**YOUR ASSIGNMENT**
This task calls for copying each line below that contains "Media".

Page-level text extractions:
= = =
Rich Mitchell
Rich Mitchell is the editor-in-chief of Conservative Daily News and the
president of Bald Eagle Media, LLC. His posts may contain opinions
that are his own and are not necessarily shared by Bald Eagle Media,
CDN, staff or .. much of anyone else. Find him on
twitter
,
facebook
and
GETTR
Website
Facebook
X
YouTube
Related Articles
= = =
**TASK ANSWER**
president of Bald Eagle Media, LLC. His posts may contain opinions
that are his own and are not necessarily shared by Bald Eagle Media,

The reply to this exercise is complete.